Source code in src/verifiable_rag/models/document.py
pages_for_span
¶
pages_for_span(span: Span) -> tuple[int, int]
Return (first_page, last_page) inclusive — the page range a span touches.
Source code in src/verifiable_rag/models/document.py
Section¶
Paragraph¶
Sentence¶
Sentence
dataclass
¶
Sentence(id: str, text: str, span: Span)
Atomic citable unit. Every sentence has a globally unique id and a Span.
Sentences may cross page boundaries — Span uses document-level char offsets. The page(s) a sentence touches are looked up via Document.pages_for_span().
Chunk¶
Chunk
dataclass
¶
Chunk(chunk_id: str, text: str, doc_id: str, sentence_ids: tuple[str, ...], span: Span, metadata: dict[str, Any] = dict())
Retrieval unit.
Chunks carry the sentence_ids of every source sentence they contain so the citation layer can map retrieved chunks back to exact spans. This is the mechanism that decouples chunking granularity from citation granularity.
RetrievedChunk¶
RetrievedChunk
dataclass
¶
RetrievedChunk(chunk: Chunk, score: float, retrieval_method: str)

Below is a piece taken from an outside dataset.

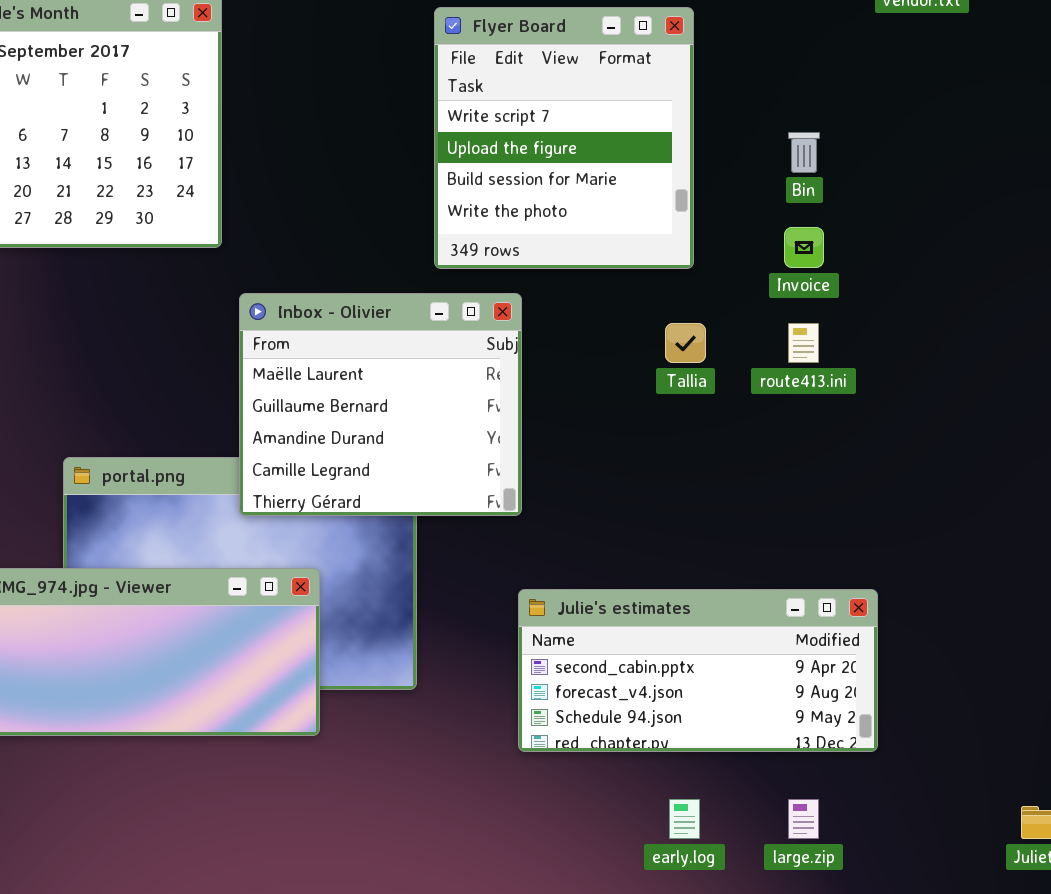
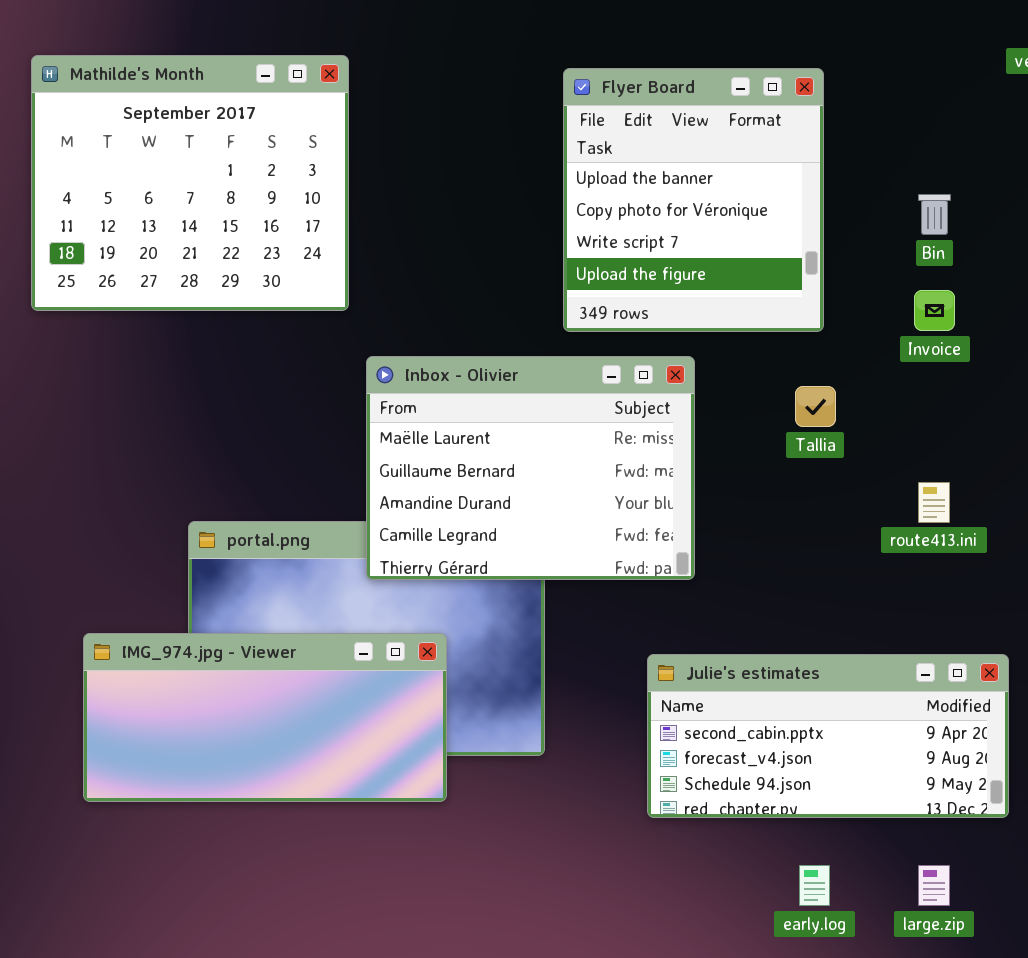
Flyer Board: [434,7,694,269] -> [563,68,824,332], scrolled up 2 rows
Inbox - Olivier: [239,293,522,516] -> [366,356,695,580], resized
route413.ini: [788,323,819,363] -> [918,482,950,523], moved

A chunk returned from the index with its retrieval score.
Span¶
Span
dataclass
¶
Span(doc_id: str, char_start: int, char_end: int, bboxes: tuple[PageBBox, ...] = ())
Exact source location of a piece of text.
Offsets are character positions into the full document text, so spans naturally support text that crosses page boundaries. Use Document.page_for_offset()/pages_for_span() to recover page numbers when bboxes are not populated.
Invariant: every object in the pipeline that wraps text from a source document must carry a Span. Losing a Span is a bug.
pages
property
¶
Page numbers this span touches, derived from bboxes. Empty if unknown.
merge
classmethod
¶
Return a bounding Span covering all spans in the list.
bboxes from input spans are union-ed and re-sorted by (page, y0, x0). Duplicate (page, bbox) pairs are dropped.
Source code in src/verifiable_rag/models/span.py
BBox¶
BBox
dataclass
¶
Page-coordinate bounding box (PDF user-space units).